Born in Liberia in 1872, Dr. Fuller moved to the United States when he was 17 to pursue his education at Livingstone College in North Carolina. He began his medical education at Long Island College Hospital in New York and completed his education at Boston College in Massachusetts.

Dr. Fuller took an internship at Westborough State Hospital in 1897. There, he would volunteer to perform post-mortems in order to educate himself about neurological and psychiatric diseases. He later became the hospital’s Pathologist. Following his internship, he became an instructor of pathology at Boston University., The brilliance of his mind was overshadowed by the ignorance of society. Dr. Fuller was never compensated, as his white counterparts, nor given a full position at Boston University.

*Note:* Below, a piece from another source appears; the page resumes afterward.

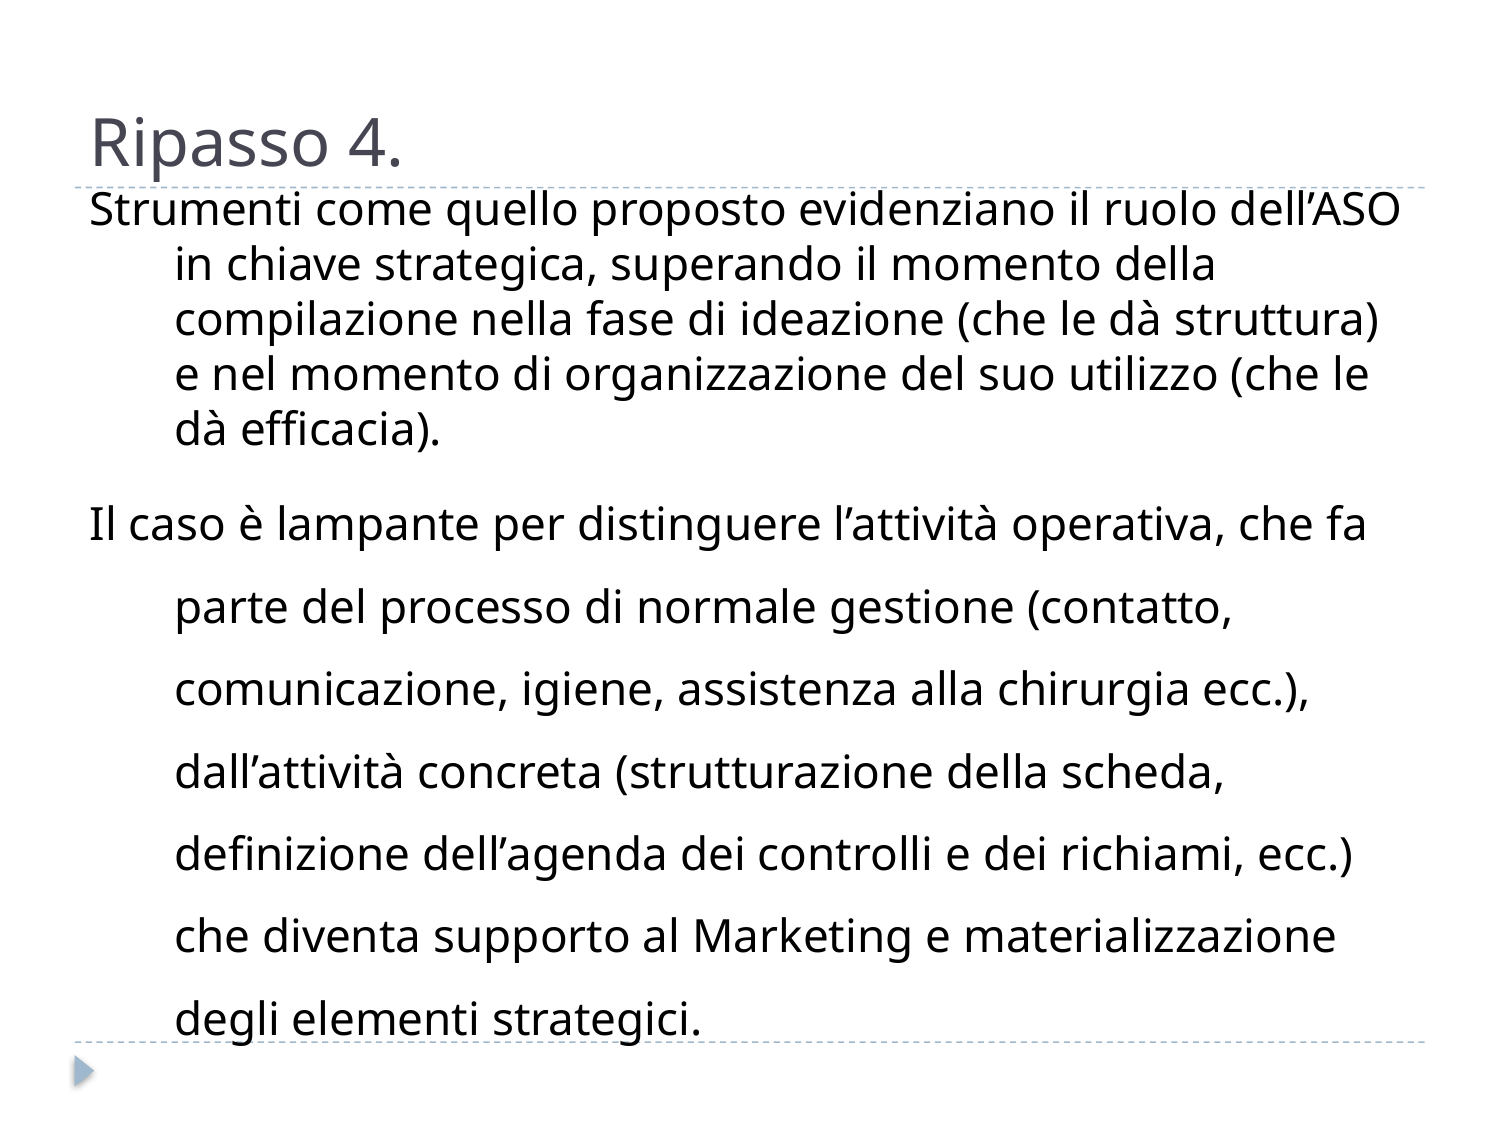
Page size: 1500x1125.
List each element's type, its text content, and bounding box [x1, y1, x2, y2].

He was purposefully passed over for a promotion to officially head the Neurology department. He himself stated “With the sort of work I have done, I might have gone farther and reached higher plane had it not been for the color of my skin.” Dr. Fuller used his abilities to educate young, black psychiatrists, helping treat Black veterans after World War I, to try and “mitigate racial disparities in mental health care.”

Dr. Fuller died in 1953, at the age of 80, with a sound mind but ailing body. His obituary states he was a “prominent psychiatrist and professor emeritus of neurology at Boston University School of Medicine” that “conducted original research in Alzheimer’s Disease”. Dr. Fuller was also “a member of the Boston Society of Psychiatry and Neurology, Massachusetts Psychiatric Association, New England Society of Psychiatry, and the American Psychiatric Association.” After his death, his accomplishments fell into obscurity and all but forgotten. History Itself suffers from dementia in many ways. To cure history’s ailments, like finding a cure for Alzheimer’s disease, requires participation in research from all walks of life, particularly minorities, is vital.

Bibliography

Cavanaugh, Ray. On World Alzheimer’s Day, the Black doctor who helped decode the disease. 9 21, 2021. washingtonpost.com/history/2021/09/21/world-alzheimers-day-solomon-carter-fuller/ (accessed 5 23, 2022).

Mohammed, Hamzah. “Recognizing African-American contributions to neurology: The Roll of Solomon Carter Fuller in Alzheimer’s Disease Research.” Alzheimer’s & Dementia 17, no. 2 (12 2020): 246-250.

The Boston Globe. “Dr. Solomon Fuller: Famed Psychiatrist Dies in Farmingham Hospital.” 1 17, 1953: 3.